Extracted entries »
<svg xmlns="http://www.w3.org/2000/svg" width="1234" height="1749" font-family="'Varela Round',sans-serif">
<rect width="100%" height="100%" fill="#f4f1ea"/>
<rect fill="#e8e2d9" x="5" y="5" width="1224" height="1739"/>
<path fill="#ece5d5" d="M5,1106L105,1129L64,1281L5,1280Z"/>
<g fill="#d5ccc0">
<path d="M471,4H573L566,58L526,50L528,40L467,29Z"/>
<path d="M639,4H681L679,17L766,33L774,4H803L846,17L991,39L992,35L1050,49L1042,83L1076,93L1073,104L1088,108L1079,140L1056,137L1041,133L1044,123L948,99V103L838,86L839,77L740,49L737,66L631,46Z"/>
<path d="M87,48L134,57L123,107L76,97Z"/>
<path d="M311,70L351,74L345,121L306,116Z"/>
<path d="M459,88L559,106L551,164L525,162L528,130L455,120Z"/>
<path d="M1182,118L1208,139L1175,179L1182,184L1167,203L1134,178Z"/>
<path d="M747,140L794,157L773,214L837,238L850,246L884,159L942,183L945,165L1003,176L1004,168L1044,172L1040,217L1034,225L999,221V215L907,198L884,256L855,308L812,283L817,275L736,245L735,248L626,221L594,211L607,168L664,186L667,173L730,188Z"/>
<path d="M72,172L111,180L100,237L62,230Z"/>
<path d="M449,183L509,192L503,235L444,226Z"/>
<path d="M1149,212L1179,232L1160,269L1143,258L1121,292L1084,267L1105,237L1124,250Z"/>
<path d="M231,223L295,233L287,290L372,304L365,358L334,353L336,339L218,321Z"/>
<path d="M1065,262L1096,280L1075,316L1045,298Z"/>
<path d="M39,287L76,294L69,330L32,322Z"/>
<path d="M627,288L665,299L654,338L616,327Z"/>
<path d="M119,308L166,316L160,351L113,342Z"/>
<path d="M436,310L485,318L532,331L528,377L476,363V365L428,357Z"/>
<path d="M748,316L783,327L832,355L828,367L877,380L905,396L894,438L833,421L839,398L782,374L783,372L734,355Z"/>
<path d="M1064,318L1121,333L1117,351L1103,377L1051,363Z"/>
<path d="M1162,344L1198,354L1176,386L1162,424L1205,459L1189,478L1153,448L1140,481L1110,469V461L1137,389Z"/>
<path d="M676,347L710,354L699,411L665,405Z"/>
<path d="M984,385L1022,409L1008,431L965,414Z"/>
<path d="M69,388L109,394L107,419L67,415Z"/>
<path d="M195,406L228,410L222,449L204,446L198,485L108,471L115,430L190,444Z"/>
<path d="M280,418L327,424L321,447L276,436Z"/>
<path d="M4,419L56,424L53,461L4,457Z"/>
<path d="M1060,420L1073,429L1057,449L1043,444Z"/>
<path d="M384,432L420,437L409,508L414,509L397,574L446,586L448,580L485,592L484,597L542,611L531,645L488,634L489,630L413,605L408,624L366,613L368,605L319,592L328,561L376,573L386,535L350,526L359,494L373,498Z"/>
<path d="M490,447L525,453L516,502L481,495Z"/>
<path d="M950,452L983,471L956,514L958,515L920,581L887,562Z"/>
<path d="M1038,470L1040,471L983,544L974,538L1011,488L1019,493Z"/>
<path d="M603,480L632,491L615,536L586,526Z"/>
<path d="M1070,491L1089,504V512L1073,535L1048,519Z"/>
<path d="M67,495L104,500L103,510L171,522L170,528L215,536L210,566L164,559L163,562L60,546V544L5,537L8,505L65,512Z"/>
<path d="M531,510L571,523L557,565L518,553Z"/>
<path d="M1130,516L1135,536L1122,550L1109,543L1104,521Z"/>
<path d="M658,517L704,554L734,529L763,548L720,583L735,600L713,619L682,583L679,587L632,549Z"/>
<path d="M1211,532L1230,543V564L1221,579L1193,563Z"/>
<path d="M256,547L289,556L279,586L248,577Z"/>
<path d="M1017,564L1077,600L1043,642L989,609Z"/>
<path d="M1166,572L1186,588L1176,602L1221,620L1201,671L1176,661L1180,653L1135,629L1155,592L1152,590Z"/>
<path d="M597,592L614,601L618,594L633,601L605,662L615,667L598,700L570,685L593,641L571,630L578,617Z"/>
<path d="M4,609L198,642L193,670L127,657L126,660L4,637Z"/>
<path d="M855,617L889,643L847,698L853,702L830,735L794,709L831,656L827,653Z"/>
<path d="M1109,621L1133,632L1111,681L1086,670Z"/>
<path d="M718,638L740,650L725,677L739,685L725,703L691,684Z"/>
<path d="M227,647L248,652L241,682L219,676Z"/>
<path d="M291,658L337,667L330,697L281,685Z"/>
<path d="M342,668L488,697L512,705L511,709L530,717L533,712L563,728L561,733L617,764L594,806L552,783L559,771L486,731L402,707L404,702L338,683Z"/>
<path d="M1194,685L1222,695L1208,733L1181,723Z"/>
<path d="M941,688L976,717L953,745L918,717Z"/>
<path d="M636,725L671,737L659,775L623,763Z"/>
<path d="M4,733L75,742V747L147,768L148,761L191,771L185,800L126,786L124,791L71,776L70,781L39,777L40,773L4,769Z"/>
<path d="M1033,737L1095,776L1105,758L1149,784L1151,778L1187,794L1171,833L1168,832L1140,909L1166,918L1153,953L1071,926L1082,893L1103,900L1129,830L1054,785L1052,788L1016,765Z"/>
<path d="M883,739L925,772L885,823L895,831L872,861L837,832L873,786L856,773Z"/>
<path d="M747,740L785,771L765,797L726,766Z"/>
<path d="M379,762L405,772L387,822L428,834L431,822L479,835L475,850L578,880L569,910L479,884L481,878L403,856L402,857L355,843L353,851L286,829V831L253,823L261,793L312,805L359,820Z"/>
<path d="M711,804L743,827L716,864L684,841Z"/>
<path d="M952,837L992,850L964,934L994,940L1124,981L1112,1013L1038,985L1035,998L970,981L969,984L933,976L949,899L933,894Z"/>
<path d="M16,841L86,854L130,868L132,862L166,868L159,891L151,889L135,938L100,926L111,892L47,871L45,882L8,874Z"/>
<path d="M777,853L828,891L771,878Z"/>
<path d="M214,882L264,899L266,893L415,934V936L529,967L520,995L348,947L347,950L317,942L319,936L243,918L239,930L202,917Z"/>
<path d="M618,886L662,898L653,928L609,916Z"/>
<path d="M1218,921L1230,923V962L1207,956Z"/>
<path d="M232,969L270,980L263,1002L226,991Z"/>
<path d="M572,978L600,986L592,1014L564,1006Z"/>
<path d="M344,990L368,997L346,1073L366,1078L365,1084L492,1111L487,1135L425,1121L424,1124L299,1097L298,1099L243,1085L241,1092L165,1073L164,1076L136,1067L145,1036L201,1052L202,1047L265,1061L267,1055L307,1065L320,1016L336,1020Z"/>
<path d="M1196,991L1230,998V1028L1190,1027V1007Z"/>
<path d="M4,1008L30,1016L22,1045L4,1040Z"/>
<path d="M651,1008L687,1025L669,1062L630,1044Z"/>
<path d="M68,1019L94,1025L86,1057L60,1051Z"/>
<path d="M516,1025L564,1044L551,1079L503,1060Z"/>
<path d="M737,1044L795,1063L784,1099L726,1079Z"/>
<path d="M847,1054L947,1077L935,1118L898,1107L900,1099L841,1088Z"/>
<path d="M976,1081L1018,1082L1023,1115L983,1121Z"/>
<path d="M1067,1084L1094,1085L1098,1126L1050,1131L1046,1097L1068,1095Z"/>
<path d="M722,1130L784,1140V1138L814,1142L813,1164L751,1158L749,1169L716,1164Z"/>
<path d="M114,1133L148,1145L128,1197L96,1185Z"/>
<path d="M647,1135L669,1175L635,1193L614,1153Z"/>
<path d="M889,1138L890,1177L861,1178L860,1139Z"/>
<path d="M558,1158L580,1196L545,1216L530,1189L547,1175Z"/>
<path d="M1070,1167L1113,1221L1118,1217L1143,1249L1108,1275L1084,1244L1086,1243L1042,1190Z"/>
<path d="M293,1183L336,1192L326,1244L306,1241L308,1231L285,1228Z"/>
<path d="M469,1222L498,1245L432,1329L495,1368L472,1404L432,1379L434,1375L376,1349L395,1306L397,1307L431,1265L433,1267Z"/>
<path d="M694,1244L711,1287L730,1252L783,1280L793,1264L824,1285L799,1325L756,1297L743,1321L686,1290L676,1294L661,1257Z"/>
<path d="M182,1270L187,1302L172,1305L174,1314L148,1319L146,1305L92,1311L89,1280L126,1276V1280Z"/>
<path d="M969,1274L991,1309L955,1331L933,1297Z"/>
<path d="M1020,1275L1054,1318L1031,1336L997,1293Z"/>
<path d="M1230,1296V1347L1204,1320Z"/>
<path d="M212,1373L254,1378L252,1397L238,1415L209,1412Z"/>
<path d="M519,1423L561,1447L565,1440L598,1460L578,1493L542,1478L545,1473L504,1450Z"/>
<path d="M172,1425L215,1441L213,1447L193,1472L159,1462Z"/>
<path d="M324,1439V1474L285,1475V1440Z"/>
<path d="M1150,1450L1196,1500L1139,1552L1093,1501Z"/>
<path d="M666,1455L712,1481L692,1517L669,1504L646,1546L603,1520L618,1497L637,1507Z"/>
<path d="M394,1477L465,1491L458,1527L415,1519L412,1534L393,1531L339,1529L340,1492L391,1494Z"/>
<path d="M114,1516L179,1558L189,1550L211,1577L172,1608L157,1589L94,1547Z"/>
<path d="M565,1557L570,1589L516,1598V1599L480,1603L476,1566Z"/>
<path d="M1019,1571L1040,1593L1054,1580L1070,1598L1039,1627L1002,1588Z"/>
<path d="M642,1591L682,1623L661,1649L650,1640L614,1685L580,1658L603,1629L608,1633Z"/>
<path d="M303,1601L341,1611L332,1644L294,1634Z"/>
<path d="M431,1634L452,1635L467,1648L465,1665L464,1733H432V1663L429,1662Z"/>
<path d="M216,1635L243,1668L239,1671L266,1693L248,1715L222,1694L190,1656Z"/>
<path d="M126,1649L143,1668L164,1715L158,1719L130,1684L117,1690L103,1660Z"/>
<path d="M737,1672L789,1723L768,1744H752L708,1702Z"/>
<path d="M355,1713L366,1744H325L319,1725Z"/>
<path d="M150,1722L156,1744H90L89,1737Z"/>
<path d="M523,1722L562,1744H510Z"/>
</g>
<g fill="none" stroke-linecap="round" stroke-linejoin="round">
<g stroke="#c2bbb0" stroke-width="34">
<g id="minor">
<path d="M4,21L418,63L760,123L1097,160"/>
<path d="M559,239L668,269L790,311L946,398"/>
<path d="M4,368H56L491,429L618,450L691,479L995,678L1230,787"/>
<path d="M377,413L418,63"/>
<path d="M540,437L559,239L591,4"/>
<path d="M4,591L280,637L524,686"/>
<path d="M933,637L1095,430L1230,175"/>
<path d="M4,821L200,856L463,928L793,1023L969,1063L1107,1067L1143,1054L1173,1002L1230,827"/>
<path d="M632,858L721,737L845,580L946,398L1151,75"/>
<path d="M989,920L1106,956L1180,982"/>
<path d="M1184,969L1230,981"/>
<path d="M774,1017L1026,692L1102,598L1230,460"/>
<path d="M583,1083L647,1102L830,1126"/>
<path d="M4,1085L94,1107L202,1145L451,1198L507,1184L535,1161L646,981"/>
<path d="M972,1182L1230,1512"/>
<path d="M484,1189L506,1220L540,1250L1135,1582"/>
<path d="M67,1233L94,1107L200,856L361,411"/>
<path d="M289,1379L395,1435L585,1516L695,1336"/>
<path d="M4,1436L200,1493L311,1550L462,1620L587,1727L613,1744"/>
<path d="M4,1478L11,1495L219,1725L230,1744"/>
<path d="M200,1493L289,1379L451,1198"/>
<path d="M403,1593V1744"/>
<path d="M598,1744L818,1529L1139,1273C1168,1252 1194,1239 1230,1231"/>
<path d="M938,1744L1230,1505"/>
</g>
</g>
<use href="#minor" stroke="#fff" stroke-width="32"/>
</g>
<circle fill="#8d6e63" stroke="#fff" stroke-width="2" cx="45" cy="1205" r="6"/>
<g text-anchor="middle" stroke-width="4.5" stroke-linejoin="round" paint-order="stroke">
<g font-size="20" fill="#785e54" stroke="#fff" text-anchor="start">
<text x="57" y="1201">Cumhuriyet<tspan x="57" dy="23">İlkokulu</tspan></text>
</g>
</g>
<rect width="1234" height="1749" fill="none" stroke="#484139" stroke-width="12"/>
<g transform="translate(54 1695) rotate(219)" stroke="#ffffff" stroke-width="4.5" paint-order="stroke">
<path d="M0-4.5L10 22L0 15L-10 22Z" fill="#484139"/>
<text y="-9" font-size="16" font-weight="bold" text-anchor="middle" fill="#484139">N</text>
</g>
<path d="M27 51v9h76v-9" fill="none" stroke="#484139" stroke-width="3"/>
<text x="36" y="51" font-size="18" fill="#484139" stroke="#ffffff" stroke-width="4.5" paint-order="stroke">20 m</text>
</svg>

Exercise prompt »
Throughout the data above, copy all lines where the word "anchor" is found.

Result of this exercise »
<g text-anchor="middle" stroke-width="4.5" stroke-linejoin="round" paint-order="stroke">
<g font-size="20" fill="#785e54" stroke="#fff" text-anchor="start">
<text y="-9" font-size="16" font-weight="bold" text-anchor="middle" fill="#484139">N</text>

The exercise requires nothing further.